-------- Selected passage --------

Tomoka Sato

Personal information
- Nationality: Japanese
- Born: 22 August 2001 (age 25) Tsukuba, Japan

Sport
- Country: Japan
- Sport: Artistic swimming
- Partner: Yotaro Sato

Medal record
Women's artistic swimming
Representing Japan
World Championships
| Gold medal – first place | 2023 Fukuoka | Mixed duet technical routine |
| Silver medal – second place | 2022 Budapest | Mixed duet technical routine |
| Silver medal – second place | 2022 Budapest | Mixed duet free routine |
| Silver medal – second place | 2022 Budapest | Team technical routine |
| Silver medal – second place | 2024 Doha | Team free routine |
| Silver medal – second place | 2025 Singapore | Team free routine |
| Bronze medal – third place | 2022 Budapest | Team free routine |
| Bronze medal – third place | 2023 Fukuoka | Team acrobatic routine |
| Bronze medal – third place | 2024 Doha | Team technical routine |
Asian Games
| Silver medal – second place | 2022 Hangzhou | Team routine |
| Silver medal – second place | 2026 Aichi–Nagoya | Duet routine |
World Junior Championships
| Bronze medal – third place | 2018 Budapest | Team technical routine |
| Bronze medal – third place | 2018 Budapest | Team free routine |
| Bronze medal – third place | 2018 Budapest | Team free combination |

= Tomoka Sato =

Japanese artistic swimmer (born 2001)

-------- Listing --------

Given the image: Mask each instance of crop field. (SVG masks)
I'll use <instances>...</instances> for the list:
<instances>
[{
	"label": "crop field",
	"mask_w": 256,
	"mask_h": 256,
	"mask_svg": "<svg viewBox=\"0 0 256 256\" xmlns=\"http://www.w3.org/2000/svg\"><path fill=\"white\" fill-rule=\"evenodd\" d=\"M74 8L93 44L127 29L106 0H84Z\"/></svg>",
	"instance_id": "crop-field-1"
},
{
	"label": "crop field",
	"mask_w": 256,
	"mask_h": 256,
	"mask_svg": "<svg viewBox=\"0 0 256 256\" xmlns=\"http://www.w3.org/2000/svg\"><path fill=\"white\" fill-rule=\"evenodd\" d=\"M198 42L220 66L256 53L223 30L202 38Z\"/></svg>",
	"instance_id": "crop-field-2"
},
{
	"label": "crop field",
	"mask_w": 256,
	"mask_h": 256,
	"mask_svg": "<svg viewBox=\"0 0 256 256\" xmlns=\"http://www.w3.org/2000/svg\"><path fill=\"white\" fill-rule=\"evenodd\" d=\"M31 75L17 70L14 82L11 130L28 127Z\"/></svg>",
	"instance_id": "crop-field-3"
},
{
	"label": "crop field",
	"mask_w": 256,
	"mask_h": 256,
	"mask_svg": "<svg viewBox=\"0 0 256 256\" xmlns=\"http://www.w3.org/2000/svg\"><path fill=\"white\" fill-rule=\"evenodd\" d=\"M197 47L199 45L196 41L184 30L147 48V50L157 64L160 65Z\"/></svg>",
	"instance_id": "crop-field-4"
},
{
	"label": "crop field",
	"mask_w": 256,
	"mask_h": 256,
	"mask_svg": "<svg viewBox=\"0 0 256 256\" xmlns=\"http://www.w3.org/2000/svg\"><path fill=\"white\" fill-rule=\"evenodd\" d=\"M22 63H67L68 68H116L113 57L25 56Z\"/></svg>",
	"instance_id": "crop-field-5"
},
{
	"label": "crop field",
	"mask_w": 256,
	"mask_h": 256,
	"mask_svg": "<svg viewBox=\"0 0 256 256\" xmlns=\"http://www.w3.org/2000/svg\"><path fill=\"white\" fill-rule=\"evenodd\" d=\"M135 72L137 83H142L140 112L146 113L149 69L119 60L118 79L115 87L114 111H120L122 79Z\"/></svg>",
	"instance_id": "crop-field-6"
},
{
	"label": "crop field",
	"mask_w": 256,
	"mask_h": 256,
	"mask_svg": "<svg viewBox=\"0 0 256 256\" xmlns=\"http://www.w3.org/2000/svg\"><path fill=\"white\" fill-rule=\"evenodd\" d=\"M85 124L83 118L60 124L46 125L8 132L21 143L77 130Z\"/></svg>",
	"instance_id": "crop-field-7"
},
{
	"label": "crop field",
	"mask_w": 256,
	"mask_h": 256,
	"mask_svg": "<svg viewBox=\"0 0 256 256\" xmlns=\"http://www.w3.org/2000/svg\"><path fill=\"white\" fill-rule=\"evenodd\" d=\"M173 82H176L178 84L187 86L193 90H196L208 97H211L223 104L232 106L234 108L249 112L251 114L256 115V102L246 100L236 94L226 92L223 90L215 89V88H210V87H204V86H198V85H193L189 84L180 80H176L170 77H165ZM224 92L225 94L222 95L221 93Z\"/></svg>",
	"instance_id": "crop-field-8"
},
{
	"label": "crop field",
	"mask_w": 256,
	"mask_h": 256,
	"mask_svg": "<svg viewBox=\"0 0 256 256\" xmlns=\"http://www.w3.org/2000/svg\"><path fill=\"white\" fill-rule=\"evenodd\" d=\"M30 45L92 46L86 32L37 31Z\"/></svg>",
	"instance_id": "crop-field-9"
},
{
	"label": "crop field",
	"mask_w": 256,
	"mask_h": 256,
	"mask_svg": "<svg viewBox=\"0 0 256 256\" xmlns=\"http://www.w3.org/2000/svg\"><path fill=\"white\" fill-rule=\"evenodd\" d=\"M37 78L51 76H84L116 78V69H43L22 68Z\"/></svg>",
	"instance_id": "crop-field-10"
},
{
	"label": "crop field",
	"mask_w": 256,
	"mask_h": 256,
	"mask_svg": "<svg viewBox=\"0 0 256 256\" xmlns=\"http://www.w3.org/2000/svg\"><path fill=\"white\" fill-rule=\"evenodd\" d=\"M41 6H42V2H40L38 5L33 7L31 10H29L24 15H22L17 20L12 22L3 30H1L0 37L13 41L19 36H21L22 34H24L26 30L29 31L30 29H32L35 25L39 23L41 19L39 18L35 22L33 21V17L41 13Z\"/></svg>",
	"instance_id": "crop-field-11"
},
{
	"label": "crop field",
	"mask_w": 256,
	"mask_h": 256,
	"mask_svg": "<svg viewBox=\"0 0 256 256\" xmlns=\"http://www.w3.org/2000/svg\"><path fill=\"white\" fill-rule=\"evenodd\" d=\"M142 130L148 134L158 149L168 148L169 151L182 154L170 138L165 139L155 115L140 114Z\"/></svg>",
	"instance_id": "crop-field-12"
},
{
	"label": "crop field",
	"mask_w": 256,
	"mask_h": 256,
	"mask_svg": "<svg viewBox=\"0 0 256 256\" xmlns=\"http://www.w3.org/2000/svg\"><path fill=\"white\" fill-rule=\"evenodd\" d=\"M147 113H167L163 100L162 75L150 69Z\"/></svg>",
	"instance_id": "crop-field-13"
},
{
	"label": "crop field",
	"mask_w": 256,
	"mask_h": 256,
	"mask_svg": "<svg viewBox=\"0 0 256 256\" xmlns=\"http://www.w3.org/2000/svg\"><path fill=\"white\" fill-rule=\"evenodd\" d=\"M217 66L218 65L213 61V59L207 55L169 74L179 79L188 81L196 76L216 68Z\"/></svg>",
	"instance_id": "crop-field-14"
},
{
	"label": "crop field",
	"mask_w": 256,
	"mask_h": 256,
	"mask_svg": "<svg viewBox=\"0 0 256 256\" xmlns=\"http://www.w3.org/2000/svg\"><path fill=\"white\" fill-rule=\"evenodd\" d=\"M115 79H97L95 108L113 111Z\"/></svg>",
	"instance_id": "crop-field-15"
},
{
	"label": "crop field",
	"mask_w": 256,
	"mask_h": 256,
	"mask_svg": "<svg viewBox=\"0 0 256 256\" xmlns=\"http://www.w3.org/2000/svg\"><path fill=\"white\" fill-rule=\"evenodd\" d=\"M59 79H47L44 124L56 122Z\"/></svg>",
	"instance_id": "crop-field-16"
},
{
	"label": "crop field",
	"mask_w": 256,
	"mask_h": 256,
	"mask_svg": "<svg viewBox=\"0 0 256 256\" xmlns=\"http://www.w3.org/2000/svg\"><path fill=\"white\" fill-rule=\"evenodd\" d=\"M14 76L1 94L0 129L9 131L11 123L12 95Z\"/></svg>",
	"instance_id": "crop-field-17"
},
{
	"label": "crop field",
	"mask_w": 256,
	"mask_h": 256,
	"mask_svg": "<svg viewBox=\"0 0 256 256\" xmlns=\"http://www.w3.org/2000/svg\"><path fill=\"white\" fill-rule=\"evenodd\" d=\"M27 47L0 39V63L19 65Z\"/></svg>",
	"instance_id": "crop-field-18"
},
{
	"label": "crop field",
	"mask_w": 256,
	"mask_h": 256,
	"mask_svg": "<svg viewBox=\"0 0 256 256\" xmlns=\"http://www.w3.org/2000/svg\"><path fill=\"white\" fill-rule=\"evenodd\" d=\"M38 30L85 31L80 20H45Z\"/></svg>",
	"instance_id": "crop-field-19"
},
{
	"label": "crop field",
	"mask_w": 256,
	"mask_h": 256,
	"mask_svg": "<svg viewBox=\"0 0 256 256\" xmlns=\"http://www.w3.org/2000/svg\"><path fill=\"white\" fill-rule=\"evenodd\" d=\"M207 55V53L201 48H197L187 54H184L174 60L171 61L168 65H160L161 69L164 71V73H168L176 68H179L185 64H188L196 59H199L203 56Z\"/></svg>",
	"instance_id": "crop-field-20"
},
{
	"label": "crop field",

--------

Directive A
Lay out the entries as a Markdown table with columns "Row" and "Line," starting with the first line of the entries and going on through the line containing "75L17 70L14 82L11". Number each row and omit blank lines.
Directive B
Pick up the profile of the artistic swimmer Tomoka Sato after its final line.

Final answer A
| Row | Line |
|---|---|
| 1 | Given the image: Mask each instance of crop field. (SVG masks) |
| 2 | I'll use <instances>...</instances> for the list: |
| 3 | <instances> |
| 4 | [{ |
| 5 | 	"label": "crop field", |
| 6 | 	"mask_w": 256, |
| 7 | 	"mask_h": 256, |
| 8 | 	"mask_svg": "<svg viewBox=\"0 0 256 256\" xmlns=\"http://www.w3.org/2000/svg\"><path fill=\"white\" fill-rule=\"evenodd\" d=\"M74 8L93 44L127 29L106 0H84Z\"/></svg>", |
| 9 | 	"instance_id": "crop-field-1" |
| 10 | }, |
| 11 | { |
| 12 | 	"label": "crop field", |
| 13 | 	"mask_w": 256, |
| 14 | 	"mask_h": 256, |
| 15 | 	"mask_svg": "<svg viewBox=\"0 0 256 256\" xmlns=\"http://www.w3.org/2000/svg\"><path fill=\"white\" fill-rule=\"evenodd\" d=\"M198 42L220 66L256 53L223 30L202 38Z\"/></svg>", |
| 16 | 	"instance_id": "crop-field-2" |
| 17 | }, |
| 18 | { |
| 19 | 	"label": "crop field", |
| 20 | 	"mask_w": 256, |
| 21 | 	"mask_h": 256, |
| 22 | 	"mask_svg": "<svg viewBox=\"0 0 256 256\" xmlns=\"http://www.w3.org/2000/svg\"><path fill=\"white\" fill-rule=\"evenodd\" d=\"M31 75L17 70L14 82L11 130L28 127Z\"/></svg>", |

Final answer B
Tomoka Sato (佐藤 友花, born 22 August 2001) is a Japanese artistic swimmer. At the 2022 World Aquatics Championships, she and her younger brother Yotaro Sato became the first duo representing Japan to win a silver medal in the mixed duet technical routine, they also became the first representing Japan to win a silver medal in the mixed duet free routine. She also won a silver in the team technical routine and a bronze medal in the team free routine at the same Championships. Earlier in the year, she won a gold medal in the mixed duet technical routine and a gold medal and a silver medal in the mixed duet free routine as part of the 2022 FINA Artistic Swimming World Series. At the 2018 World Junior Artistic Swimming Championships, she won three bronze medals in team events.

==Background==
Sato has a younger brother, Yotaro Sato, who competes as her partner in mixed duet artistic swimming events.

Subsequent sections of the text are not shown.